● Document
[start]
I was very impressed with Alistair's email as it re-enforced my view that except for those few who have a responsibility for distance learning most staff move tentatively into e-learning by incremenatlly integrating ICT tools and resources into their existing programmes. For example, starting with some internet based research activities or a simulation projected onto a whiteboard .........and expanding the breadth and use of tools as confidence grows.
I think that we will lean a great deal by investigating what teachers are doing now with ICT (plus the results of seeding some more activities). Is there is a danger in assuming a teacher is going to deliver a whole learning activity either online or not rather than picking the best of the available resources (both traditional and new) to support their students?
Cheers
Clive
P.s As the success of each lesson is dependent on the teacher (skills, enthusiasm, personality etc.) in using the resources at his/ her disposal and the 'chemistry' of each particular group how can different leanring design models be effectively evaluated.......or am I just a crusty old cynic??!!
-----Original Message-----
From: e-learning and Pedagogy Experts Group on behalf of HELEN BEETHAM
Sent: Mon 19/04/2004 15:19
To: [log in to unmask]
Cc:
Subject: Re: Are we talking the same languages? e-learning and the learner
Re. Alistair's original question - do we have a common understanding of what e-learning is?
There was some interesting discussion at the Shock of the Old conference in Oxford last week about the fact that the existence of computer-based learning environments and tools means we have to be clearer about what 'learning activities' are, whether or not they are computer-based.
Computer-based environments require everything to be represented explicitly. So designers of online and virtual materials have to anticipate and explain what the learner will need, in ways that the face to face tutors does not have to - because s/he can negotiate meanings in situ. So instructional design has evolved as a way of representing learning content that takes account of the many different ways that a learner might try to understand (or misunderstand) that content.
[end]
● Information provided
[start]
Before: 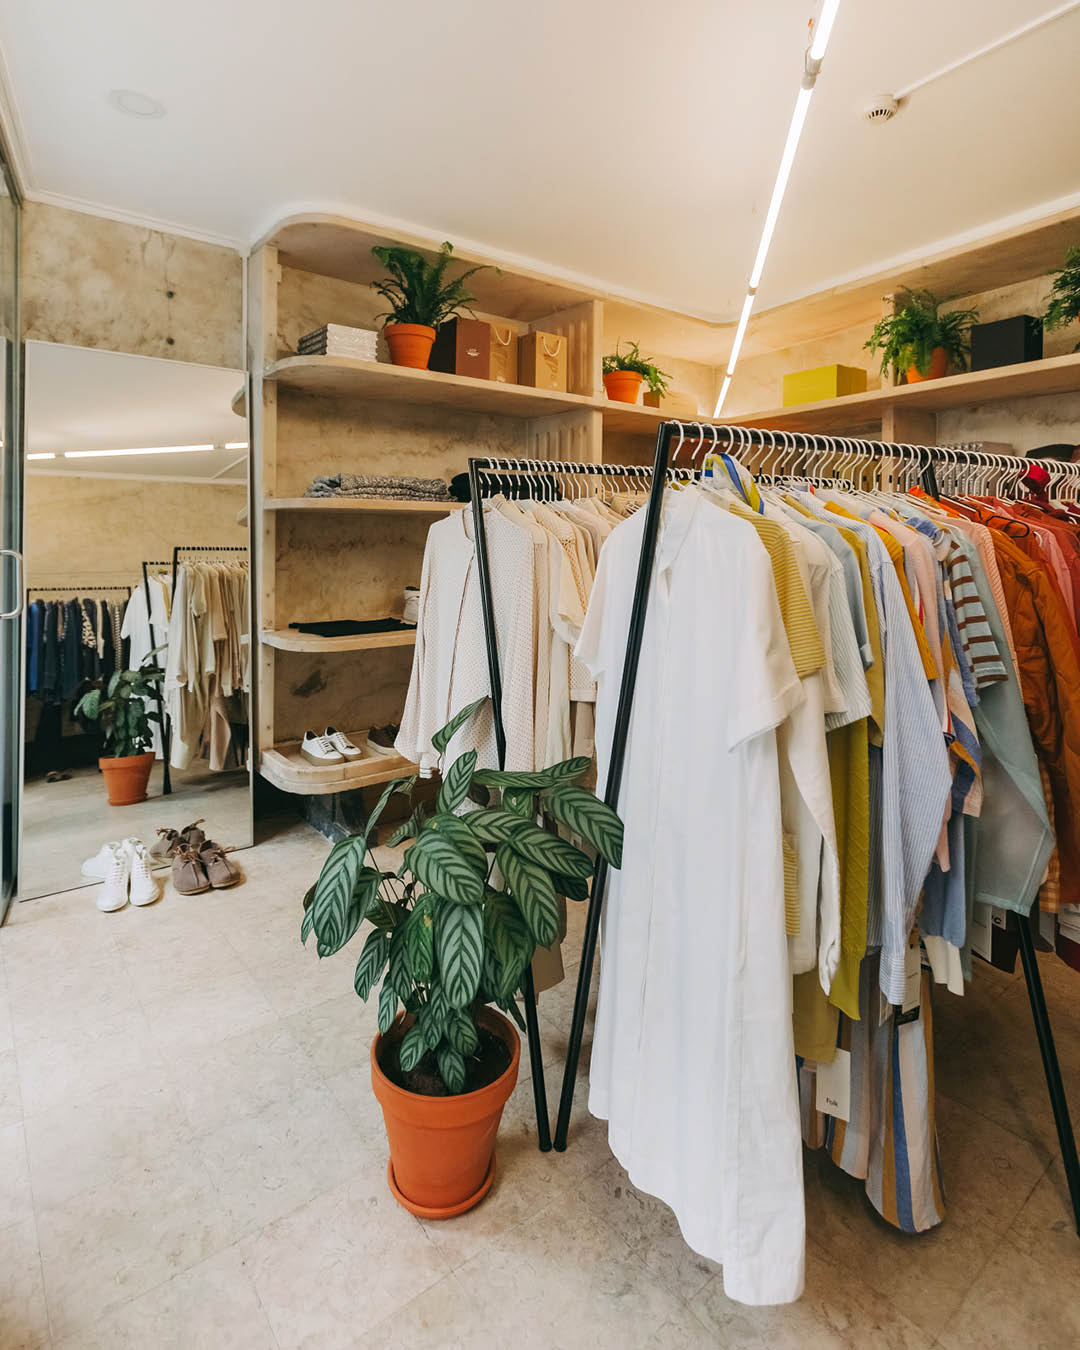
[end]
Please update the e-learning email from "I was very impressed" up to and including "as confidence grows.", putting "digital tools" in place of "ICT tools".

● Finished task
I was very impressed with Alistair's email as it re-enforced my view that except for those few who have a responsibility for distance learning most staff move tentatively into e-learning by incremenatlly integrating digital tools and resources into their existing programmes. For example, starting with some internet based research activities or a simulation projected onto a whiteboard .........and expanding the breadth and use of tools as confidence grows.